Mr. Rossello acknowledged in a May 3 statement insufficient progress in those negotiations, and said the court process will allow Puerto Rico to restructure its debt “to a sustainable level,” but noted his priority is the Puerto Rican people.
PREPA bondholders are in better shape, with a proposed settlement agreement announced April 6 that restructures $9 billion in debt by offering them 85 cents on the dollar, and giving PREPA more time to begin making payments. The agreement is the only deal struck so far since Mr. Rossello became governor, and must be approved by the oversight board.
Bond experts say that the very features that made Puerto Rico debt so attractive — exemptions from federal, state and local taxes for any U.S. resident, and significantly higher yields than high-quality municipal bonds — should have been a warning sign.
“There was a lot of debt being issued while Puerto Rico was beginning to exhibit serious problems,” said Tom Schuette, partner and co-head of investment research and strategy for Gurtin Municipal Bond Management, San Diego, which manages $12.3 billion. “It was kind of a shell game or a Ponzi scheme. No one in Puerto Rico had any money, and the market aided and abetted them.”
Many state-specific mutual funds loaded up on Puerto Rico debt to boost returns, Mr. Schuette said.

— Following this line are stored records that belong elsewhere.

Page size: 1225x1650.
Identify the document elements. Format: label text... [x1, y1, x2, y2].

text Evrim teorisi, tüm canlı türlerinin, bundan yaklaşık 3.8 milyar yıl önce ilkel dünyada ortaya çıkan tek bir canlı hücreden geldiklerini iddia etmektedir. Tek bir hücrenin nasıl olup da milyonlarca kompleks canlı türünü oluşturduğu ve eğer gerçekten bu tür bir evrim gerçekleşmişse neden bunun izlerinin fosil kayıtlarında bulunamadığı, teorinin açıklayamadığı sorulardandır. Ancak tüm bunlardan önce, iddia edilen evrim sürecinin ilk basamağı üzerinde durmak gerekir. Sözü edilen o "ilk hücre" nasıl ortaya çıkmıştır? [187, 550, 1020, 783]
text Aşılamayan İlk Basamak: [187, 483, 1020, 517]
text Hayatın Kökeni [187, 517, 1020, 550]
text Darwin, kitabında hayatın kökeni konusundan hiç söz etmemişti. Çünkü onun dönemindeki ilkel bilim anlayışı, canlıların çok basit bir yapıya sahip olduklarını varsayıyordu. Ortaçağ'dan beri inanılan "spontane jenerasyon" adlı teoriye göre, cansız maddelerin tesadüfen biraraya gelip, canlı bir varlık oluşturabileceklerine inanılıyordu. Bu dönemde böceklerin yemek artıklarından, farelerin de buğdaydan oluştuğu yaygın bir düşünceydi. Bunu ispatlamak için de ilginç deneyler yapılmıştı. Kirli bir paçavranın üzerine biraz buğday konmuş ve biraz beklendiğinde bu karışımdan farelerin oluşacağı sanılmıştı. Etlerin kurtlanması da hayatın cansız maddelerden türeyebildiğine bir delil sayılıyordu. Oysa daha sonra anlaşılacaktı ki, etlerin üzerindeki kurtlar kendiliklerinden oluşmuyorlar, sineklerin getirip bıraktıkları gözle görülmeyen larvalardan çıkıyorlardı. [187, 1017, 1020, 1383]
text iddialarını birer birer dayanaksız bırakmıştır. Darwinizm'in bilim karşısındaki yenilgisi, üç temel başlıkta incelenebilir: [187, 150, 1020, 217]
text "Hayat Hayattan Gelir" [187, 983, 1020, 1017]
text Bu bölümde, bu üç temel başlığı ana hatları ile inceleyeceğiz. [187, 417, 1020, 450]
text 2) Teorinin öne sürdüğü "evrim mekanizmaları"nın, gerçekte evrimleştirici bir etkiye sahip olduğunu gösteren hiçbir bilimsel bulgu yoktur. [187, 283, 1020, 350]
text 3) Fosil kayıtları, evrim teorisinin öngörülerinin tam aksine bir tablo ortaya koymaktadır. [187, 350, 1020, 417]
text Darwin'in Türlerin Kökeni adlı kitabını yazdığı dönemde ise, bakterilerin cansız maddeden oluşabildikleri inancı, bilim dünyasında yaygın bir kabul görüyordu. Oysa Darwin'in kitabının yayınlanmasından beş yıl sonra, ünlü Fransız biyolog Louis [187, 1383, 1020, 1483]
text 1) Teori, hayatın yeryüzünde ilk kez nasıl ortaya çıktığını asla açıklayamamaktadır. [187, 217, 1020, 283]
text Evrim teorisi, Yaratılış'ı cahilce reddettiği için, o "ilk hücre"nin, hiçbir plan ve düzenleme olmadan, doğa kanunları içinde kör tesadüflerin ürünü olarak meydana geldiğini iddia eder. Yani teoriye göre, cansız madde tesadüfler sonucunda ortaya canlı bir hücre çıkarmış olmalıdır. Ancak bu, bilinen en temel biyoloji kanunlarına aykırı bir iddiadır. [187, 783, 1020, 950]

After mutual funds and other investors got spooked by Puerto Rico's sustained recession and unaddressed budget shortfalls, and prices started falling, hedge funds jumped in. It didn't help investors that many of Puerto Rico's securities held investment-grade ratings up until a few years ago, and investors didn't realize that Puerto Rico's pension funds were so poorly funded, Gurtin warned in 2014.
Creditors are expected to press the court on whether it favors pensioners over creditors, and whether there is enough shared sacrifice by Puerto Rico residents. Creditors could also seek a share of future benefit payments.
Another issue raised by the oversight board is mismanagement of the pension funds, including the Puerto Rico Employees' Retirement System, Hato Rey, whose latest financial statement released in 2016 by KPMG showed assets of $3.4 billion and a funded ratio of 0.27%, as of June 30, 2014.
Oversight board officials turned to the federal Thrift Savings Plan, Washington, as a model for the type of defined contribution plan they are recommending for Puerto Rico public employees going forward. Management of the recommended 401(k) plan is likely to be outsourced.
It will be expensive for the government in the short term to implement the plan and start contributions, but it does help officials and participants know what to expect going forward.
The odds are stacked against Puerto Rico, said Frank Shafroth, director of the Center for State and Local Government Leadership at George Mason University in Fairfax, Va., because Congress failed to provide the PROMESA board fiscal stimulus tools or address unfair competition from other Caribbean nations.
That could continue a brain drain out of Puerto Rico and push the economy toward a tipping point, said Mr. Shafroth, whose great-grandfather sponsored the 1917 law that created Puerto Rico's commonwealth status and helped make Puerto Rican bonds so attractive. Now, he said, “I suspect my great grandfather would be ashamed at Congress' and the Treasury's inattention.”